* _Parties de l'exercice_
a - Recopiez fidèlement le passage sur l'histoire des Anishinaabes de Wiiwkwedong, de « L’ histoire des Anishinaabes » à « une époque révolue. ».
b - Répondez à ces questions d'après le passage sur l'histoire des Anishinaabes de Wiiwkwedong :
(i) Selon des archéologues, depuis quand cette partie de l'Ontario est-elle occupée ?
(ii) De quelle Première Nation Brandy George fait-elle partie ?
(iii) De quelle période datent les pointes Meadowood mentionnées ?
c - Rédigez la suite du passage sur l'histoire des Anishinaabes de Wiiwkwedong, en partant de sa dernière phrase.

* _Passage fourni_
==*==
L’ histoire des Anishinaabes de Wiiwkwedong remonte à bien plus loin que le 16e siècle et les premiers contacts avec les colons européens. Bien avant la colonisation, quatre peuples autochtones vivaient sur le territoire qui correspond aujourd’ hui au sud-ouest de l’ Ontario : les Anishinaabeg, les Hurons, les Neutres et les Haudenosaunees. Mon mishoomis m’ a souvent répété que nos ancêtres peuplaient ces terres depuis des temps immémoriaux, une affirmation que confirme l’ étude des anciennes pointes de flèche. En fait, des archéologues croient que cette partie de l’ Ontario est occupée depuis la fonte des glaciers, vers 9000 ans avant Jésus-Christ. Les premiers habitants, nos ancêtres, se seraient donc bel et bien établis sur le territoire à une époque révolue.

Brandy George, de la Première Nation de Kettle et Stony Point, dans le sud-ouest de l’ Ontario, est la toute première archéologue autochtone de la province. Dans l’ ouvrage Being and Becoming Indigenous Archaeologists, elle insiste sur l’ importance que joue la tradition orale dans la préservation des connaissances :

« Chez les Anishinaabeg, l’ histoire, les récits et les enseignements sont transmis à l’ oral et non à l’ écrit. Selon la croyance, si une information est assez importante, on s’ en souviendra et on en tirera des apprentissages. Ce n’ est qu’ au cours des dernières décennies qu’ on a commencé à écrire les histoires pour les communiquer. J’ ai vécu l’ expérience surprenante et hautement gratifiante de trouver, lors de recherches sur l’ histoire de ma propre famille et de ma communauté dans le cadre d’ un projet archéologique, de nombreuses histoires qu’ on m’ avait racontées quand j’ étais enfant. »

Pointes Meadowood provenant du Sud de l’ Ontario et datant de 900 à 500 avant notre ère.
==*==
* _Informations extraites_

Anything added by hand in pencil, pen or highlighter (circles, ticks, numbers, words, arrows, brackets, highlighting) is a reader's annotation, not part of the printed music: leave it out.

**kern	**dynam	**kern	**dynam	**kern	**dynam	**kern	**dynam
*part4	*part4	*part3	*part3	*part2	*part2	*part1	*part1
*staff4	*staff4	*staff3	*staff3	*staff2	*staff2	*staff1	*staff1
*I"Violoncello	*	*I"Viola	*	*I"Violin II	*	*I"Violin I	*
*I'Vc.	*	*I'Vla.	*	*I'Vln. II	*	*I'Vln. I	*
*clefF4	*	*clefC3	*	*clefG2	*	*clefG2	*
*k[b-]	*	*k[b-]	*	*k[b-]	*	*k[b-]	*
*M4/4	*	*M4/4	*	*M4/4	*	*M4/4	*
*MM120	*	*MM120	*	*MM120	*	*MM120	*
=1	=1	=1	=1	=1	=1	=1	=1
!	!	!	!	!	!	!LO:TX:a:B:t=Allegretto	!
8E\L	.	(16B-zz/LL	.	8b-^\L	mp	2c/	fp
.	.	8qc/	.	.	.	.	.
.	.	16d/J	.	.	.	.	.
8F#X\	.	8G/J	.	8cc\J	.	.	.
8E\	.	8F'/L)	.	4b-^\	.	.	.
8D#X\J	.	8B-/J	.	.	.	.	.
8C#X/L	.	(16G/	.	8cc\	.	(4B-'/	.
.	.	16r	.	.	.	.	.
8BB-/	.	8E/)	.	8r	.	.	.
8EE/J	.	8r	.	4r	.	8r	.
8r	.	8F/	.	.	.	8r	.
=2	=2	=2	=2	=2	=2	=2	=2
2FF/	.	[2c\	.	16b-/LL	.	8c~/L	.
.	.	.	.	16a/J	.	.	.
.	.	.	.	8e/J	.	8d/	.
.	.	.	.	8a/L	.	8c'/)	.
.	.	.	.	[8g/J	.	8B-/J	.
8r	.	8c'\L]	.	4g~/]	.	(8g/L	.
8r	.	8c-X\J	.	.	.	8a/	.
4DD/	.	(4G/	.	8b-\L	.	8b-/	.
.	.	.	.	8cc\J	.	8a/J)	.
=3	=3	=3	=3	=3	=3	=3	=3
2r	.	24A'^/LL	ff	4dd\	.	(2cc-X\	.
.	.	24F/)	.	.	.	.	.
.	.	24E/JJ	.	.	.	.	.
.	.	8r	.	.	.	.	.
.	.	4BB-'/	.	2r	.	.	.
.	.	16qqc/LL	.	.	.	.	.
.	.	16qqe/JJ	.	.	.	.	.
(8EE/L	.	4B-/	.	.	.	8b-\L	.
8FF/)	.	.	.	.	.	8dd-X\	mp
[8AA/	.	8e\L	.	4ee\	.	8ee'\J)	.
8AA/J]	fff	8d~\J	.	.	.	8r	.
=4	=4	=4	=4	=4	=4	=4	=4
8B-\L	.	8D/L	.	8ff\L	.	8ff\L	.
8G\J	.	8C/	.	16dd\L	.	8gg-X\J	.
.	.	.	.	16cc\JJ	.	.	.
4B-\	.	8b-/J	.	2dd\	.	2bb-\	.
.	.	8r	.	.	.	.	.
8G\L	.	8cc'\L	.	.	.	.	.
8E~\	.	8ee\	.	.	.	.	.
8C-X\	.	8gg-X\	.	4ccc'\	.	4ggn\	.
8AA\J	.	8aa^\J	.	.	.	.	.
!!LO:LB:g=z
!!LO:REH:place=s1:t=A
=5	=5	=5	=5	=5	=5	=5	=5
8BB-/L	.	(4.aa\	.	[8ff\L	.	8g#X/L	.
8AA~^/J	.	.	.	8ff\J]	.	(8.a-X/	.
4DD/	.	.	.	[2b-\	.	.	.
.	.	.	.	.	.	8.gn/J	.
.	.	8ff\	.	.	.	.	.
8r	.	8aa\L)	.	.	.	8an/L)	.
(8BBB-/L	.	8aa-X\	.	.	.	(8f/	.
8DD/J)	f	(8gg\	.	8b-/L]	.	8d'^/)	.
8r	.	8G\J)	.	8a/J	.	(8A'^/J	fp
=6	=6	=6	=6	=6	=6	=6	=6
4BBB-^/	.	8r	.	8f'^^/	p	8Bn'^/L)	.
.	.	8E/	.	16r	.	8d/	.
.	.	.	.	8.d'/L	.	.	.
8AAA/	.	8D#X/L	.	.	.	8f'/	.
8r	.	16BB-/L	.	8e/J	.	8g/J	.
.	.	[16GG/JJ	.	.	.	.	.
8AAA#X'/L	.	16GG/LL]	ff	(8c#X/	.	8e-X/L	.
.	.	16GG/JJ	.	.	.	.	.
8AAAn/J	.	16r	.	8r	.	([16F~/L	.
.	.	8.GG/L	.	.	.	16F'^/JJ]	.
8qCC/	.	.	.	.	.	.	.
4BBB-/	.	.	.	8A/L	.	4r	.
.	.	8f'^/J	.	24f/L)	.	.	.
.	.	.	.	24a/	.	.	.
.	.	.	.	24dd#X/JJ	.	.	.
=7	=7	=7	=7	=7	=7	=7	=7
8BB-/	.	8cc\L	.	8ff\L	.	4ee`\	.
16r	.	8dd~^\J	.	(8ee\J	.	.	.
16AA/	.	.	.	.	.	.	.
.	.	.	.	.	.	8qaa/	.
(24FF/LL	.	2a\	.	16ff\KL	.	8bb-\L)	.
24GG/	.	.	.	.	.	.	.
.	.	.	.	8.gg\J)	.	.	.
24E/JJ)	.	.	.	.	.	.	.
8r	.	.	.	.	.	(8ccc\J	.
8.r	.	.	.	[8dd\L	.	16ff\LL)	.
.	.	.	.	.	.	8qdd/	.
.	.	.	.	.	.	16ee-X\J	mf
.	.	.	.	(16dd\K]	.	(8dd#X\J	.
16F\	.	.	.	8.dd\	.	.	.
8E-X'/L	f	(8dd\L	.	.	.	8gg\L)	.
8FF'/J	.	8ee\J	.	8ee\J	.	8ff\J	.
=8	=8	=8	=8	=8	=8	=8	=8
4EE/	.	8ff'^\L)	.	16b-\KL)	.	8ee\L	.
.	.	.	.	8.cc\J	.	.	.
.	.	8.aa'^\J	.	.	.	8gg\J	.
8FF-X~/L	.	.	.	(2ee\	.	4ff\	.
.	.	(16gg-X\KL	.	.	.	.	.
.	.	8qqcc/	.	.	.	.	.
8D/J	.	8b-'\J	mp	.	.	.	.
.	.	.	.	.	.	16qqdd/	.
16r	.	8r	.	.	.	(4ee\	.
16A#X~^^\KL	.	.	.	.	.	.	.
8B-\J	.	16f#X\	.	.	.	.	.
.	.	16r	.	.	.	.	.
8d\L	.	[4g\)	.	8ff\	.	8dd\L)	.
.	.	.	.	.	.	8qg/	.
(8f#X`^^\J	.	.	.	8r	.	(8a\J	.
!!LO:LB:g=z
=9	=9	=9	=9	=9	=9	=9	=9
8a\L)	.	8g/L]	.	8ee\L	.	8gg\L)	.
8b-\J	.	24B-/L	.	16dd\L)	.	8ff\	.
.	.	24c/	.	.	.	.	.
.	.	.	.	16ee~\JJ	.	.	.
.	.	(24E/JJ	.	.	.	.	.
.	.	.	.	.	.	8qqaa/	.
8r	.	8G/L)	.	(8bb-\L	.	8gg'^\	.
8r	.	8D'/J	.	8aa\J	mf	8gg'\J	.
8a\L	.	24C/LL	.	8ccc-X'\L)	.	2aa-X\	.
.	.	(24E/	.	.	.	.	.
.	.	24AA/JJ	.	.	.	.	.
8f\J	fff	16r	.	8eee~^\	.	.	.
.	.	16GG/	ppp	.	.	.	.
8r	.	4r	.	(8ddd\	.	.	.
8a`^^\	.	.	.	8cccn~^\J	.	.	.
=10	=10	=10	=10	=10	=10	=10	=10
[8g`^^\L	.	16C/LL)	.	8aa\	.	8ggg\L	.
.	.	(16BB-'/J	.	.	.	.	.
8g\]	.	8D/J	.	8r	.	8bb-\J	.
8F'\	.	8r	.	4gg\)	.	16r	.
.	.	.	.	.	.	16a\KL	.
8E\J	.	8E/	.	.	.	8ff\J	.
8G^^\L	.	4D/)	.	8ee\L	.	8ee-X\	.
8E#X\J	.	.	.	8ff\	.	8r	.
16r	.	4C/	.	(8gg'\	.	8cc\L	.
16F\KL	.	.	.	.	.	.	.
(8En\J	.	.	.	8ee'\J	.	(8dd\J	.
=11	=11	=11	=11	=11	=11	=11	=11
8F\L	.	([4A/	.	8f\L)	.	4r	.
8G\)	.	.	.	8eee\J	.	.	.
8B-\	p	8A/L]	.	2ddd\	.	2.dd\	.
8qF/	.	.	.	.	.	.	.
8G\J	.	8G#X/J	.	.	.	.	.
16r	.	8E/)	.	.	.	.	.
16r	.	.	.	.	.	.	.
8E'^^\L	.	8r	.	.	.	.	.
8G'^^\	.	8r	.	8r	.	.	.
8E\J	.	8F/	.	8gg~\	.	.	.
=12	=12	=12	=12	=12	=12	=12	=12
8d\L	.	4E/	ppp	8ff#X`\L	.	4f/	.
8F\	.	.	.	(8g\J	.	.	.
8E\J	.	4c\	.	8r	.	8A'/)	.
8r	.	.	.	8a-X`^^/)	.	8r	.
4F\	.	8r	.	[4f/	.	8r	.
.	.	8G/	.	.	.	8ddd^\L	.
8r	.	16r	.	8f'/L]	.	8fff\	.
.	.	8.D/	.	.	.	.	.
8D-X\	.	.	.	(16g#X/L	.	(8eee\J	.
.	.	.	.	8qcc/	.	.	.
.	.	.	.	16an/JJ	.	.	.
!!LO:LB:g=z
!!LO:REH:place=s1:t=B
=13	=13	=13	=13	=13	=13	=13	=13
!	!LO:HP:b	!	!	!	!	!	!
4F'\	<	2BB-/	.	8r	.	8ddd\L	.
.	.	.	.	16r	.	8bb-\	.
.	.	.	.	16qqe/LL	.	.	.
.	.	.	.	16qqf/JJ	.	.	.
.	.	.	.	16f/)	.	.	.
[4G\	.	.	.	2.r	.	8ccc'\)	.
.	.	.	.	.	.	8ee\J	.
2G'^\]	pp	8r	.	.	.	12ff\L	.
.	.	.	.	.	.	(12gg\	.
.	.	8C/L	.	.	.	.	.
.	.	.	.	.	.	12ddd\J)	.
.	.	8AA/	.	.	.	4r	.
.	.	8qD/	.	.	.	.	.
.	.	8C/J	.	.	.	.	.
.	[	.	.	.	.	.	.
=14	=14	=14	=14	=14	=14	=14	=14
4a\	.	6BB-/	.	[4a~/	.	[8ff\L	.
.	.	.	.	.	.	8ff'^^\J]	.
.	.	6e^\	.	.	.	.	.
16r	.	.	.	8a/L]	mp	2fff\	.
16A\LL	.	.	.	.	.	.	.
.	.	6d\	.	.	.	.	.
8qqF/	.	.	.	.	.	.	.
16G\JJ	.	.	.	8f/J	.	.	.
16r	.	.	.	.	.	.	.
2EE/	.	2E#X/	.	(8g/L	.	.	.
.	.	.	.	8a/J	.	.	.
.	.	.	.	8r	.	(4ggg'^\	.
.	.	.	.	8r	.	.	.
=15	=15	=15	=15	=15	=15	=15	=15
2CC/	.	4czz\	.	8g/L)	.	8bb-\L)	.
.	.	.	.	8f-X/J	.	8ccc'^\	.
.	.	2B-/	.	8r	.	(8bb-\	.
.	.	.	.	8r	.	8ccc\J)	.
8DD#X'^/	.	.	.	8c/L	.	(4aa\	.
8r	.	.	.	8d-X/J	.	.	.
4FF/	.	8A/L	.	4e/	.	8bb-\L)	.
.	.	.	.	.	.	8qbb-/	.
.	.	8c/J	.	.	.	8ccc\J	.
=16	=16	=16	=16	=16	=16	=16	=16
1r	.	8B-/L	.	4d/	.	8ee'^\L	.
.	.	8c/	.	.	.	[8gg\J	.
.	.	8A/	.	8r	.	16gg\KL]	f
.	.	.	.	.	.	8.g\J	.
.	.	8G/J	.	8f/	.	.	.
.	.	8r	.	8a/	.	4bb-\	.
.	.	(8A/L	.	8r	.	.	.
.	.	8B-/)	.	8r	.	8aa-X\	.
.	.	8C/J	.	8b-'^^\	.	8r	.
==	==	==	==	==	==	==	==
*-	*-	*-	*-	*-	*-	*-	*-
==*==
* _Réponses par consigne_
a -
L’ histoire des Anishinaabes de Wiiwkwedong remonte à bien plus loin que le 16e siècle et les premiers contacts avec les colons européens. Bien avant la colonisation, quatre peuples autochtones vivaient sur le territoire qui correspond aujourd’ hui au sud-ouest de l’ Ontario : les Anishinaabeg, les Hurons, les Neutres et les Haudenosaunees. Mon mishoomis m’ a souvent répété que nos ancêtres peuplaient ces terres depuis des temps immémoriaux, une affirmation que confirme l’ étude des anciennes pointes de flèche. En fait, des archéologues croient que cette partie de l’ Ontario est occupée depuis la fonte des glaciers, vers 9000 ans avant Jésus-Christ. Les premiers habitants, nos ancêtres, se seraient donc bel et bien établis sur le territoire à une époque révolue.

b -
(i) Depuis la fonte des glaciers, vers 9000 ans avant Jésus-Christ.
(ii) De la Première Nation de Kettle et Stony Point.
(iii) De 900 à 500 avant notre ère.

c -
L’ histoire des pointes de flèche

Petite, à Wiiwkwedong, je suivais à pied le tracteur de mon mishoomis lorsqu’ il pulvérisait le sol à la herse après une averse, sachant que je repérerais facilement dans le sillage des pointes de flèche en silex fraîchement déterrées et nettoyées par la pluie. J’ étais absolument fascinée par le spectacle du premier rayon de soleil à se refléter sur un ancien artefact qui avait passé plus de 10 000 ans sous terre. Les pointes, adroitement façonnées par les tailleurs de silex, se distinguaient par leur couleur et leur éclat; certaines étaient blanches ou gris pâle, d’ autres, bleu-gris ou roses. Elles étaient recouvertes d’ une patine, une couche qui se forme graduellement sur certaines surfaces au contact de l’ oxygène, et semblaient provenir de la période du Sylvicole inférieur (de 1000 à 300 ans avant Jésus-Christ).

Le commerce du silex

Bruce George, aîné de Wiiwkwedong et collectionneur de longue date de pointes de flèche, raconte que, selon des récits oraux qui circulent depuis fort longtemps, les premiers peuples à occuper le territoire avaient été attirés par la qualité du silex et par son accessibilité le long des affleurements rocheux que les glaciers avaient laissés derrière eux. Ces affleurements se trouvant à proximité des cours d’ eau, le silex était par ailleurs facile à transporter. D’ après les recherches géologiques et anthropologiques de l’ anthropologue Liam Richard Browne, la chaille de Kettle Point, une concrétion de quartz semblable au silex, ne se retrouvait nulle part ailleurs à l’ état naturel aux environs du lac Huron. Différents peuples autochtones l’ ont utilisée pendant des milliers d’ années.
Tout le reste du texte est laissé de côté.